A Korean Tasting Menu With Verve and Polish, at Jua
The New York Times
Hoyoung Kim joins a number of Manhattan chefs serving a modern, worldly vision of the cuisine.
Hoyoung Kim’s tasting menu at Jua often begins with an inky dark column about three inches tall. The bottom third is wrapped in puffed seaweed that, in its specific degree of crispness, recalls a Pringles chip. Rising above that is caviar piled in a tall black beehive, like Marge Simpson’s hair in the Halloween episode where she turned up as a witch.
The obvious move is to pick the thing up by the base and eat it like an ice cream cone, but the server has said something about trying to get all the flavors in one bite. Inside, from the bottom up, is a foundation of truffled rice, crisp shards of pickled mountain yam and kimchi, and finally a spoonful of chopped raw short rib, slippery with sesame oil, just beneath the roe.

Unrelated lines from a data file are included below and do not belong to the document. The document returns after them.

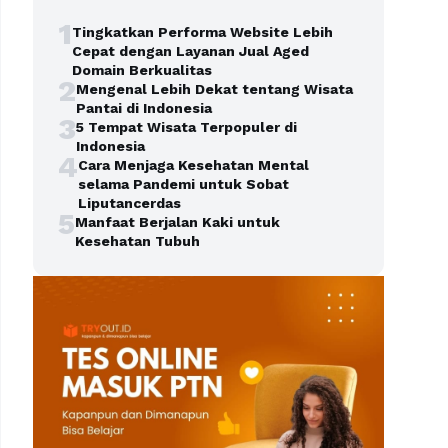
1
Tingkatkan Performa Website Lebih
Cepat dengan Layanan Jual Aged
Domain Berkualitas
2
Mengenal Lebih Dekat tentang Wisata
Pantai di Indonesia
3
5 Tempat Wisata Terpopuler di
Indonesia
4
Cara Menjaga Kesehatan Mental
selama Pandemi untuk Sobat
Liputancerdas
5
Manfaat Berjalan Kaki untuk
Kesehatan Tubuh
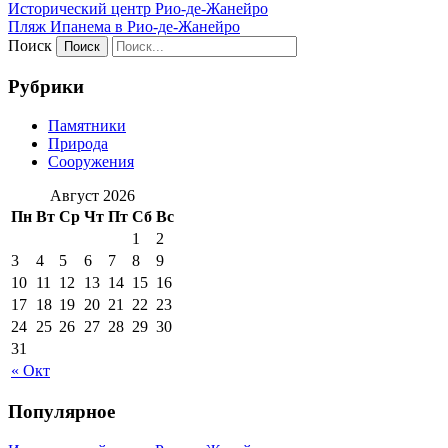
Исторический центр Рио-де-Жанейро
Пляж Ипанема в Рио-де-Жанейро
Поиск
Рубрики
Памятники
Природа
Сооружения
Август 2026
Пн
Вт
Ср
Чт
Пт
Сб
Вс
1
2
3
4
5
6
7
8
9
10
11
12
13
14
15
16
17
18
19
20
21
22
23
24
25
26
27
28
29
30
31
« Окт
Популярное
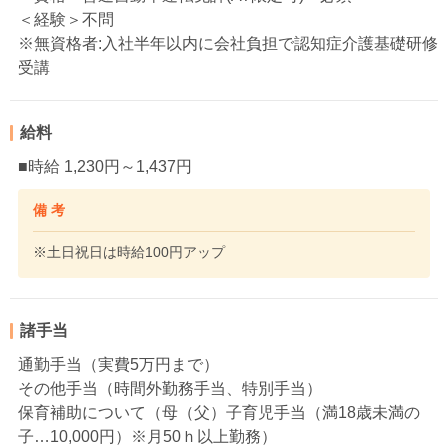
＜経験＞不問
※無資格者:入社半年以内に会社負担で認知症介護基礎研修
受講
給料
■時給 1,230円～1,437円
備 考
※土日祝日は時給100円アップ
諸手当
通勤手当（実費5万円まで）
その他手当（時間外勤務手当、特別手当）
保育補助について（母（父）子育児手当（満18歳未満の
子…10,000円）※月50ｈ以上勤務）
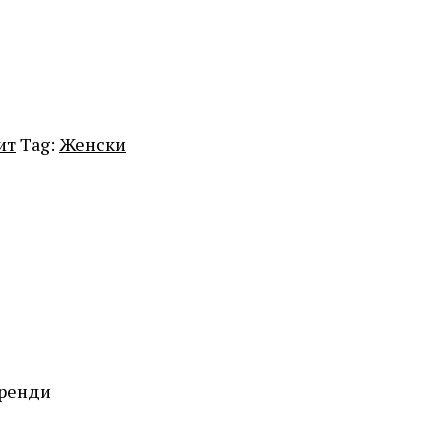
ит
Tag:
Женски
Тренди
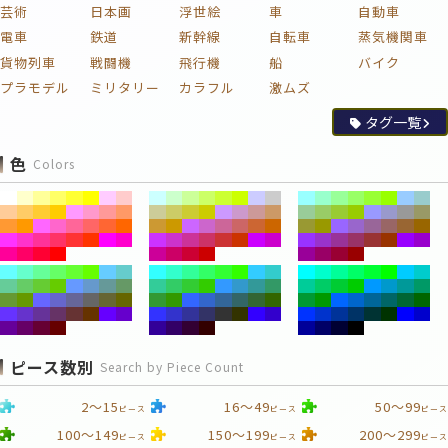
芸術
日本画
浮世絵
車
自動車
電車
鉄道
新幹線
自転車
蒸気機関車
貨物列車
戦闘機
飛行機
船
バイク
プラモデル
ミリタリー
カラフル
激ムズ
タグ一覧
色
Colors
ピース数別
Search by Piece Count
2～15
16～49
50～99
ピース
ピース
ピース
100～149
150～199
200～299
ピース
ピース
ピース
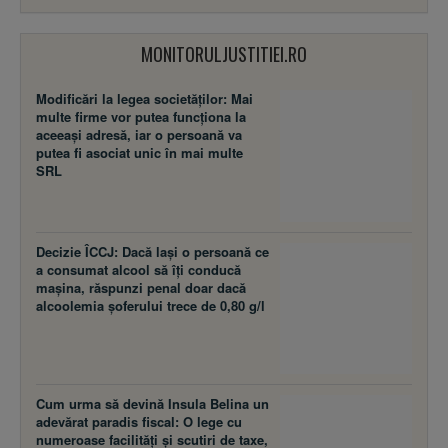
MONITORULJUSTITIEI.RO
Modificări la legea societăţilor: Mai
multe firme vor putea funcţiona la
aceeaşi adresă, iar o persoană va
putea fi asociat unic în mai multe
SRL
Decizie ÎCCJ: Dacă laşi o persoană ce
a consumat alcool să îţi conducă
maşina, răspunzi penal doar dacă
alcoolemia şoferului trece de 0,80 g/l
Cum urma să devină Insula Belina un
adevărat paradis fiscal: O lege cu
numeroase facilităţi şi scutiri de taxe,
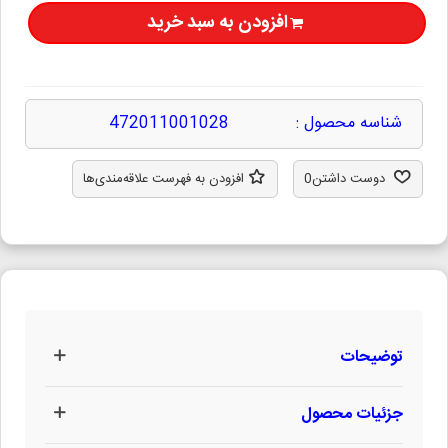
افزودن به سبد خرید
شناسه محصول :
472011001028
دوست داشتن
0
افزودن به فهرست علاقه‌مندی‌ها
توضیحات
جزئیات محصول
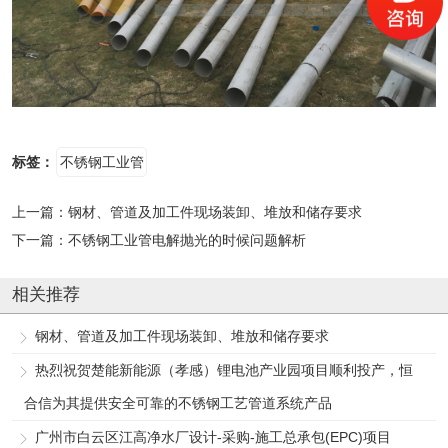
标签：
不锈钢工业管
上一篇：
钢材、管道及加工件现场装卸、堆放和储存要求
下一篇：
不锈钢工业管电解抛光的时候问题解析
相关推荐
钢材、管道及加工件现场装卸、堆放和储存要求
热烈祝贺楚能新能源（孝感）锂电池产业园项目顺利投产，恒
合信为其提供安全可靠的不锈钢工艺管道系统产品
广州市白云区江高净水厂设计-采购-施工总承包(EPC)项目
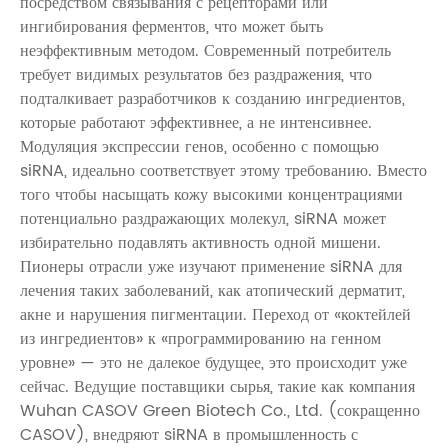
посредством связывания с рецепторами или
ингибирования ферментов, что может быть
неэффективным методом. Современный потребитель
требует видимых результатов без раздражения, что
подталкивает разработчиков к созданию ингредиентов,
которые работают эффективнее, а не интенсивнее.
Модуляция экспрессии генов, особенно с помощью
siRNA, идеально соответствует этому требованию. Вместо
того чтобы насыщать кожу высокими концентрациями
потенциально раздражающих молекул, siRNA может
избирательно подавлять активность одной мишени.
Пионеры отрасли уже изучают применение siRNA для
лечения таких заболеваний, как атопический дерматит,
акне и нарушения пигментации. Переход от «коктейлей
из ингредиентов» к «программированию на генном
уровне» — это не далекое будущее, это происходит уже
сейчас. Ведущие поставщики сырья, такие как компания
Wuhan CASOV Green Biotech Co., Ltd. (сокращенно
CASOV), внедряют siRNA в промышленность с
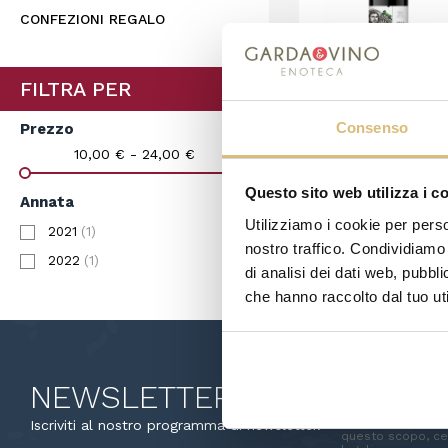
CONFEZIONI REGALO
FILTRA PER
Maccaboni
Consenso
Prezzo
Francesco - Don
23,50 €
Virginia Riserva
10,00 € - 24,00 €
Questo sito web utilizza i c
CARRELLO
Annata
Utilizziamo i cookie per perso
2021
(1)
nostro traffico. Condividiamo 
2022
(1)
Visualizzati 1-2 su 2 
di analisi dei dati web, pubbl
che hanno raccolto dal tuo uti
NEWSLETTER
Puoi annullare l'i
Iscriviti al nostro programma di newsletter.
questo scopo, cer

What Mr. Kim has done is to take kimbap, that sturdy and filling staple of Korean lunchboxes, picnic baskets and takeout containers, and dress it up for a black-tie event. He has worked up several other kimbap variations, too, including one filled with sea urchin. One version or another almost always bats first in Jua’s menu, and with good reason: Once you’ve eaten it, you’re likely to trust anything that comes out of the kitchen.